* YOUR GOAL
Your answer must be an exact copy of the entries below, with no pictures in it.

(Before-and-after page screenshots)
◆ ◆ ◆ ◆
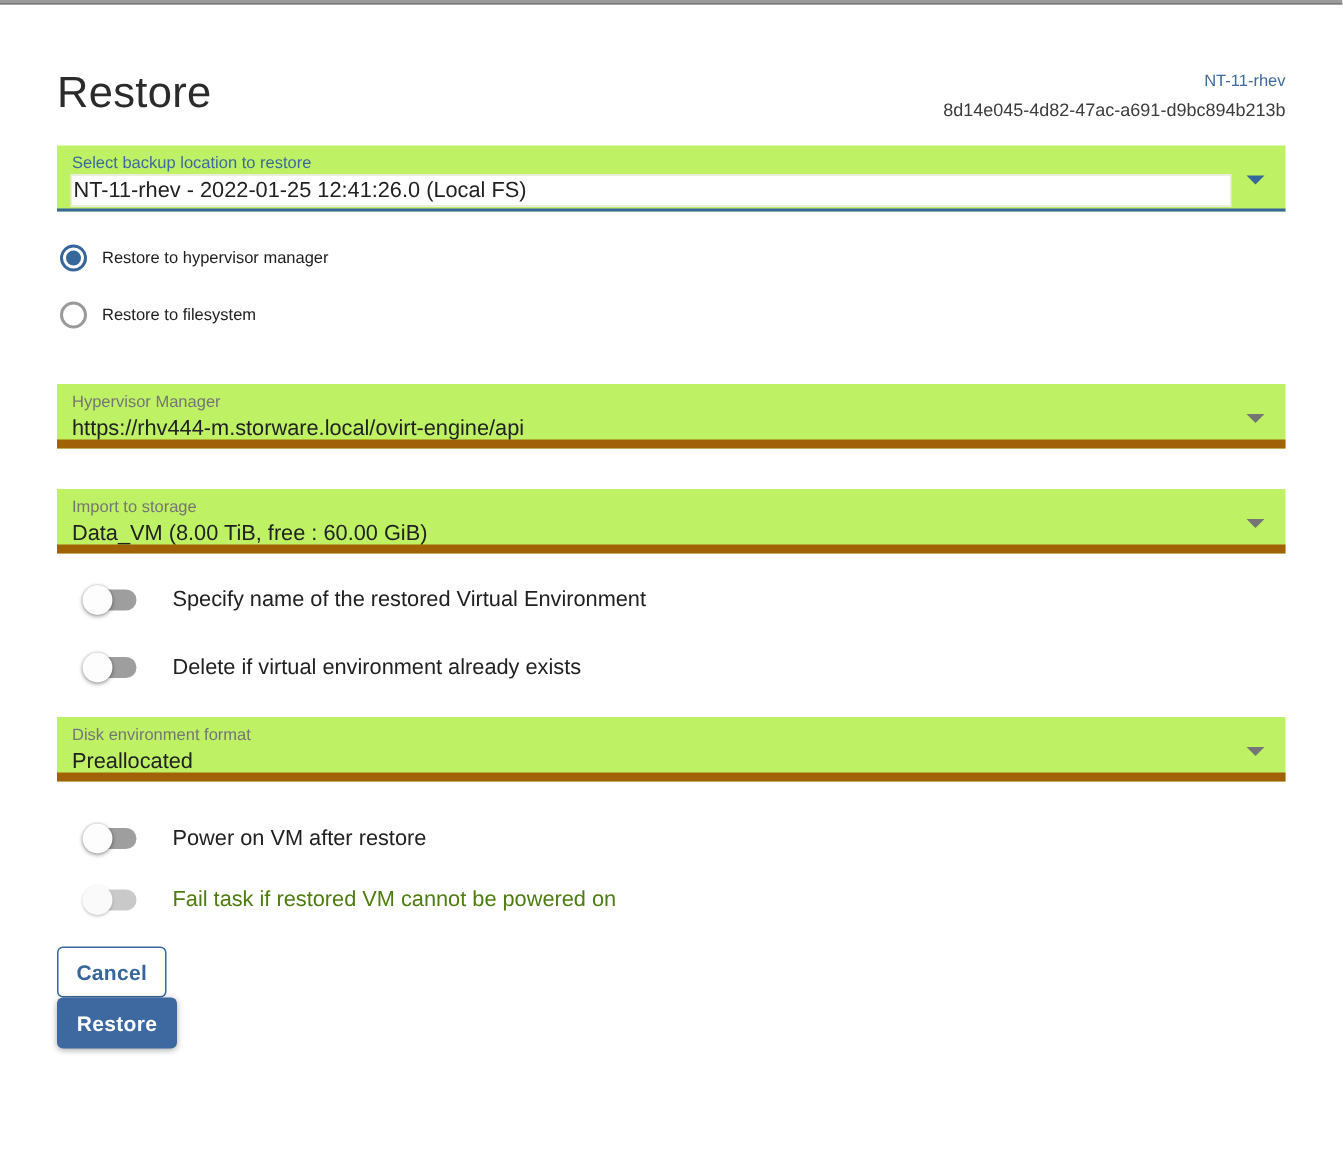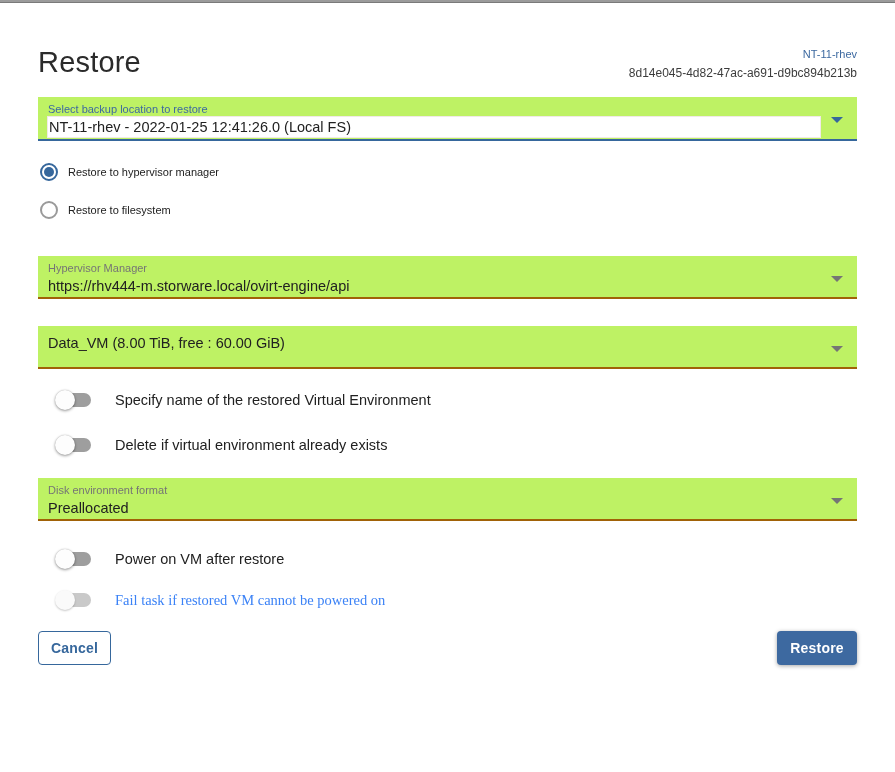--- a/index.html
+++ b/index.html
@@ -22,7 +22,7 @@
   .field .f-label { font-size: 11px; color: #757575; line-height: 13px; }
   .field .f-value { font-size: 14.5px; color: #212121; line-height: 20px; margin-top: 1px;
                     white-space: nowrap; overflow: hidden; }
-  .field { border-bottom: 2px solid #a16207; }
+  .field { border-bottom: 6px solid #a16207; }
   .field.focused { border-bottom: 2px solid #36679c; height: 44px; }
   .field.focused .f-label { color: #3d69a0; }
   .field.focused .f-value { background: #ffffff; outline: 1px solid #f1e9e7; display: inline-block;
◆ ◆ ◆ ◆
* RESULT OF THIS TASK
--- a/index.html
+++ b/index.html
@@ -22,7 +22,7 @@
   .field .f-label { font-size: 11px; color: #757575; line-height: 13px; }
   .field .f-value { font-size: 14.5px; color: #212121; line-height: 20px; margin-top: 1px;
                     white-space: nowrap; overflow: hidden; }
-  .field { border-bottom: 2px solid #a16207; }
+  .field { border-bottom: 6px solid #a16207; }
   .field.focused { border-bottom: 2px solid #36679c; height: 44px; }
   .field.focused .f-label { color: #3d69a0; }
   .field.focused .f-value { background: #ffffff; outline: 1px solid #f1e9e7; display: inline-block;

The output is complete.